Hubbard et al. (2010) 混合効果モデルとGEEモデルの違い

個体があるグループにネストされている場合に社会学では混合効果(マルチレベル)モデルを用いることが多いが,疫学系の研究会にでているとGEEを用いることが多い気がする.本論文では,混合効果とGEEの違いを簡単に解説している.そもそも知りたい量が違うという点がハイライト.

Hubbard, Alan E., et al. “To GEE or Not to GEE: Comparing Population Average and Mixed Models for Estimating the Associations Between Neighborhood Risk Factors and Health.Epidemiology, vol. 21, no. 4, 2010, pp. 467–474.

アブスト

Two modeling approaches are commonly used to estimate the associations between neighborhood characteristics and individual-level health outcomes in multilevel studies (subjects within neighborhoods).
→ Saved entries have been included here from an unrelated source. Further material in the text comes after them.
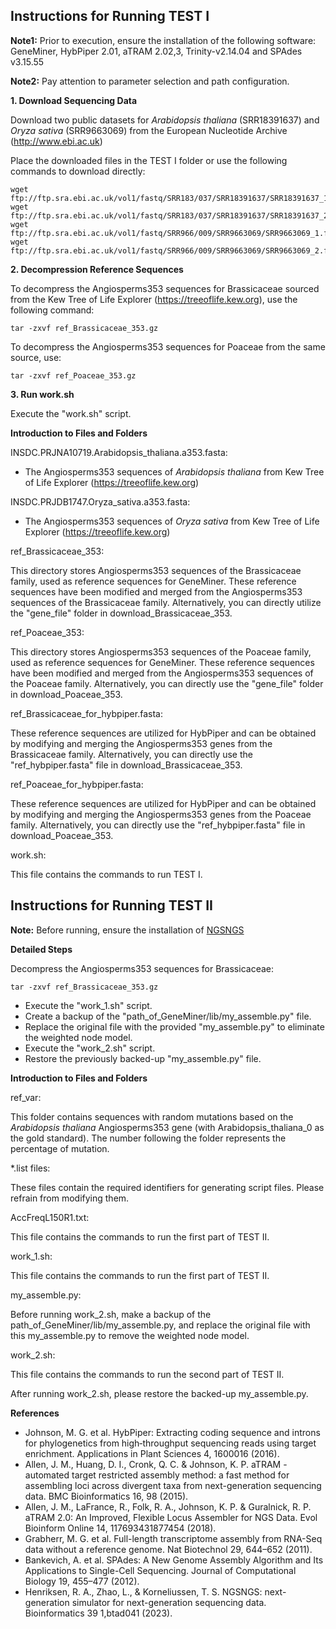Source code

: ## Instructions for Running TEST I

**Note1:** Prior to execution, ensure the installation of the following software: GeneMiner, HybPiper 2.01, aTRAM 2.02,3, Trinity-v2.14.04 and SPAdes v3.15.55

**Note2:** Pay attention to parameter selection and path configuration.

**1. Download Sequencing Data**

Download two public datasets for _Arabidopsis thaliana_ (SRR18391637) and _Oryza sativa_ (SRR9663069) from the European Nucleotide Archive (http://www.ebi.ac.uk)

Place the downloaded files in the TEST I folder or use the following commands to download directly:
```
wget ftp://ftp.sra.ebi.ac.uk/vol1/fastq/SRR183/037/SRR18391637/SRR18391637_1.fastq.gz
wget ftp://ftp.sra.ebi.ac.uk/vol1/fastq/SRR183/037/SRR18391637/SRR18391637_2.fastq.gz
wget ftp://ftp.sra.ebi.ac.uk/vol1/fastq/SRR966/009/SRR9663069/SRR9663069_1.fastq.gz
wget ftp://ftp.sra.ebi.ac.uk/vol1/fastq/SRR966/009/SRR9663069/SRR9663069_2.fastq.gz
```
**2. Decompression Reference Sequences**

To decompress the Angiosperms353 sequences for Brassicaceae sourced from the Kew Tree of Life Explorer (https://treeoflife.kew.org), use the following command:
```
tar -zxvf ref_Brassicaceae_353.gz
```
To decompress the Angiosperms353 sequences for Poaceae from the same source, use:
```
tar -zxvf ref_Poaceae_353.gz
```
**3. Run work.sh**

Execute the "work.sh" script.

**Introduction to Files and Folders**

INSDC.PRJNA10719.Arabidopsis_thaliana.a353.fasta:
- The Angiosperms353 sequences of _Arabidopsis thaliana_ from Kew Tree of Life Explorer (https://treeoflife.kew.org)

INSDC.PRJDB1747.Oryza_sativa.a353.fasta:
- The Angiosperms353 sequences of _Oryza sativa_ from Kew Tree of Life Explorer (https://treeoflife.kew.org)

ref_Brassicaceae_353:

This directory stores Angiosperms353 sequences of the Brassicaceae family, used as reference sequences for GeneMiner. These reference sequences have been modified and merged from the Angiosperms353 sequences of the Brassicaceae family. Alternatively, you can directly utilize the "gene_file" folder in download_Brassicaceae_353.

ref_Poaceae_353:

This directory stores Angiosperms353 sequences of the Poaceae family, used as reference sequences for GeneMiner. These reference sequences have been modified and merged from the Angiosperms353 sequences of the Poaceae family. Alternatively, you can directly use the "gene_file" folder in download_Poaceae_353.

ref_Brassicaceae_for_hybpiper.fasta:

These reference sequences are utilized for HybPiper and can be obtained by modifying and merging the Angiosperms353 genes from the Brassicaceae family. Alternatively, you can directly use the "ref_hybpiper.fasta" file in download_Brassicaceae_353.

ref_Poaceae_for_hybpiper.fasta:

These reference sequences are utilized for HybPiper and can be obtained by modifying and merging the Angiosperms353 genes from the Poaceae family. Alternatively, you can directly use the "ref_hybpiper.fasta" file in download_Poaceae_353.

work.sh:

This file contains the commands to run TEST I.

## Instructions for Running TEST II
**Note:** Before running, ensure the installation of [NGSNGS](https://github.com/RAHenriksen/NGSNGS)

**Detailed Steps**

Decompress the Angiosperms353 sequences for Brassicaceae:
```
tar -zxvf ref_Brassicaceae_353.gz
```
- Execute the "work_1.sh" script.
- Create a backup of the "path_of_GeneMiner/lib/my_assemble.py" file.
- Replace the original file with the provided "my_assemble.py" to eliminate the weighted node model.
- Execute the "work_2.sh" script.
- Restore the previously backed-up "my_assemble.py" file.

**Introduction to Files and Folders**

ref_var:

This folder contains sequences with random mutations based on the _Arabidopsis thaliana_ Angiosperms353 gene (with Arabidopsis_thaliana_0 as the gold standard). The number following the folder represents the percentage of mutation.

\*.list files:

These files contain the required identifiers for generating script files. Please refrain from modifying them.

AccFreqL150R1.txt:

This file contains the commands to run the first part of TEST II.

work_1.sh:

This file contains the commands to run the first part of TEST II.

my_assemble.py:

Before running work_2.sh, make a backup of the path_of_GeneMiner/lib/my_assemble.py, and replace the original file with this my_assemble.py to remove the weighted node model.

work_2.sh:

This file contains the commands to run the second part of TEST II.

After running work_2.sh, please restore the backed-up my_assemble.py.

**References**
- Johnson, M. G. et al. HybPiper: Extracting coding sequence and introns for phylogenetics from high‐throughput sequencing reads using target enrichment. Applications in Plant Sciences 4, 1600016 (2016).
- Allen, J. M., Huang, D. I., Cronk, Q. C. & Johnson, K. P. aTRAM - automated target restricted assembly method: a fast method for assembling loci across divergent taxa from next-generation sequencing data. BMC Bioinformatics 16, 98 (2015).
- Allen, J. M., LaFrance, R., Folk, R. A., Johnson, K. P. & Guralnick, R. P. aTRAM 2.0: An Improved, Flexible Locus Assembler for NGS Data. Evol Bioinform Online 14, 117693431877454 (2018).
- Grabherr, M. G. et al. Full-length transcriptome assembly from RNA-Seq data without a reference genome. Nat Biotechnol 29, 644–652 (2011).
- Bankevich, A. et al. SPAdes: A New Genome Assembly Algorithm and Its Applications to Single-Cell Sequencing. Journal of Computational Biology 19, 455–477 (2012).
- Henriksen, R. A., Zhao, L., & Korneliussen, T. S. NGSNGS: next-generation simulator for next-generation sequencing data. Bioinformatics 39 1,btad041 (2023).
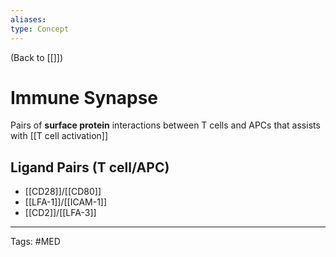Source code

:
 ```yaml
---
aliases: 
type: Concept
---
```


(Back to [[]])

# Immune Synapse

Pairs of **surface protein** interactions between T cells and APCs that assists with [[T cell activation]]
## Ligand Pairs (T cell/APC)
- [[CD28]]/[[CD80]]
- [[LFA-1]]/[[ICAM-1]]
- [[CD2]]/[[LFA-3]]

---
Tags: #MED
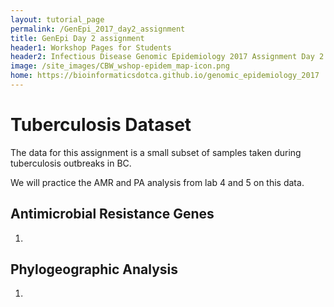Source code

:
 ```yaml
---
layout: tutorial_page
permalink: /GenEpi_2017_day2_assignment
title: GenEpi Day 2 assignment
header1: Workshop Pages for Students
header2: Infectious Disease Genomic Epidemiology 2017 Assignment Day 2
image: /site_images/CBW_wshop-epidem_map-icon.png
home: https://bioinformaticsdotca.github.io/genomic_epidemiology_2017
---
```


<!-- ## Table of contents
1. [Introduction](#intro)
2. [Software](#software)    
2. [Environment Setup](#env)
3. [Exercise 1](#ex1)
4. [Exercise 2](#ex2)
5. [Exercise 3](#ex3)
 -->
<a name="tb"></a>
# Tuberculosis Dataset

The data for this assignment is a small subset of samples taken during tuberculosis outbreaks in BC.

We will practice the AMR and PA analysis from lab 4 and 5 on this data.

## Antimicrobial Resistance Genes 

1. 


## Phylogeographic Analysis

1.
Random effects models (or mixed models) use maximum likelihood estimation. Population average models typically use a generalized estimating equation (GEE) approach. These methods are used in place of basic regression approaches because the health of residents in the same neighborhood may be correlated, thus violating independence assumptions made by traditional regression procedures. This violation is particularly relevant to estimates of the variability of estimates. Though the literature appears to favor the mixed-model approach, little theoretical guidance has been offered to justify this choice. In this paper, we review the assumptions behind the estimates and inference provided by these 2 approaches. We propose a perspective that treats regression models for what they are in most circumstances: reasonable approximations of some true underlying relationship. We argue in general that mixed models involve unverifiable assumptions on the data-generating distribution, which lead to potentially misleading estimates and biased inference. We conclude that the estimation-equation approach of population average models provides a more useful approximation of the truth.